--- THE PROBLEM ---
The whole listing is to be restated word for word with no images.
[PROVIDED DATA]
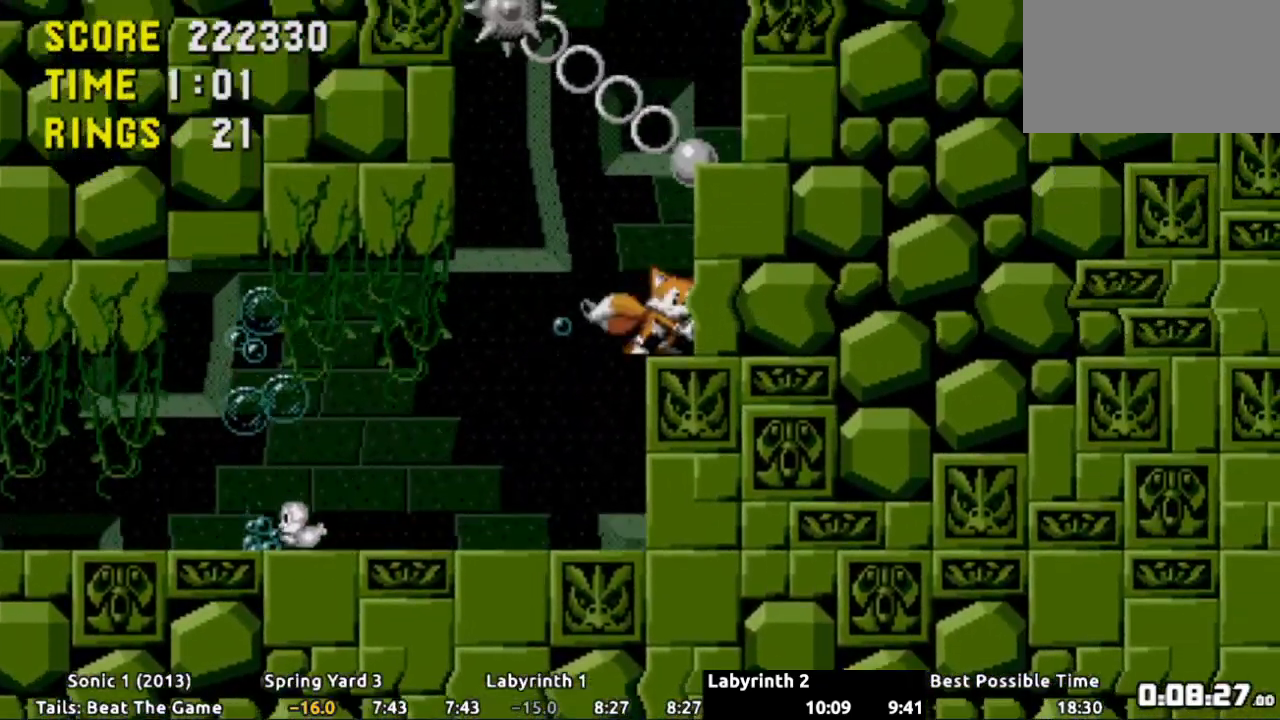
{"buttons": ["DPAD_RIGHT"], "events": [[133, "A", "down"], [267, "A", "up"]]}
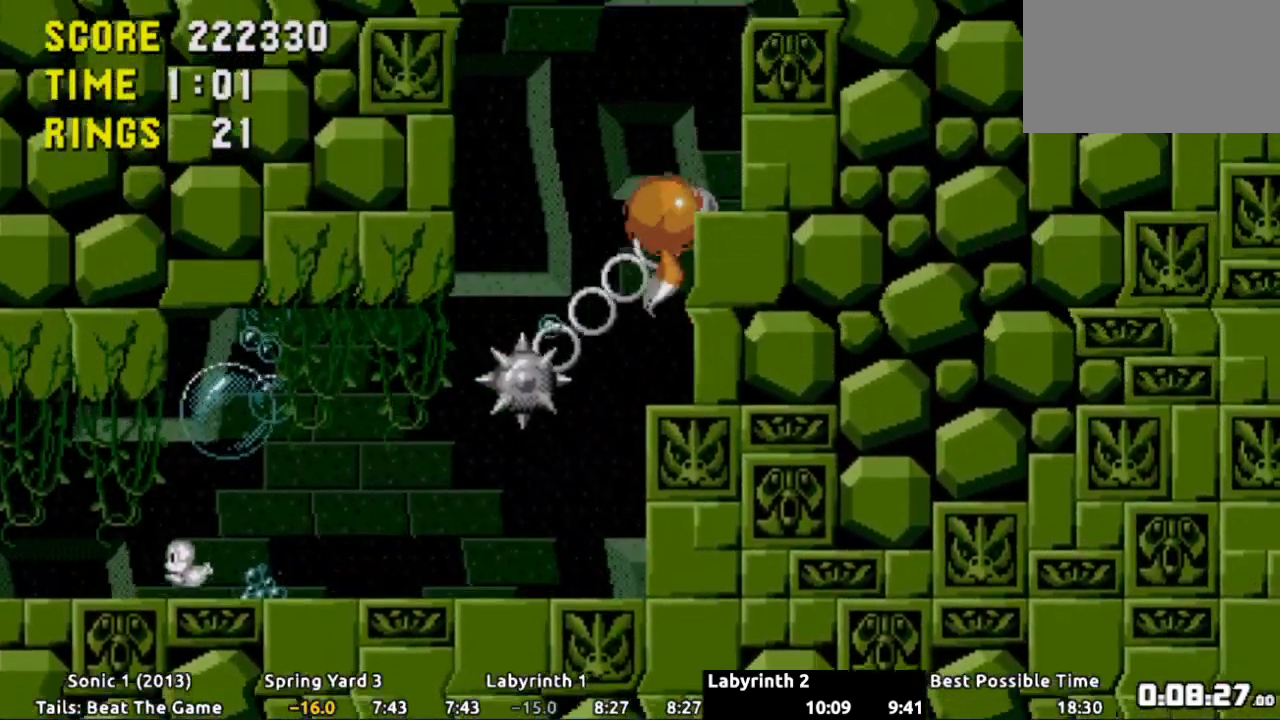
{"buttons": ["DPAD_RIGHT"], "events": [[33, "DPAD_RIGHT", "up"], [316, "DPAD_RIGHT", "down"]]}
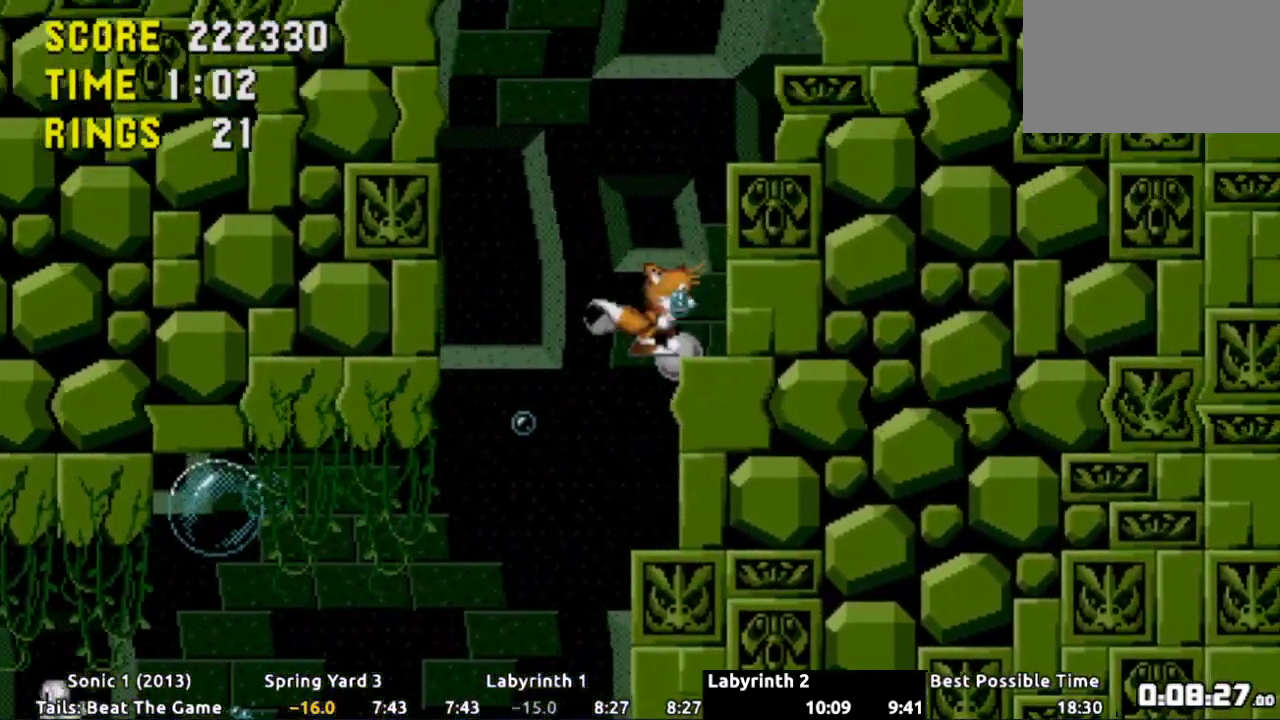
{"buttons": ["DPAD_RIGHT"], "events": []}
[/PROVIDED DATA]
--- SOLUTION BELOW ---
{"buttons": ["DPAD_RIGHT"], "events": [[133, "A", "down"], [267, "A", "up"]]}
{"buttons": ["DPAD_RIGHT"], "events": [[33, "DPAD_RIGHT", "up"], [316, "DPAD_RIGHT", "down"]]}
{"buttons": ["DPAD_RIGHT"], "events": []}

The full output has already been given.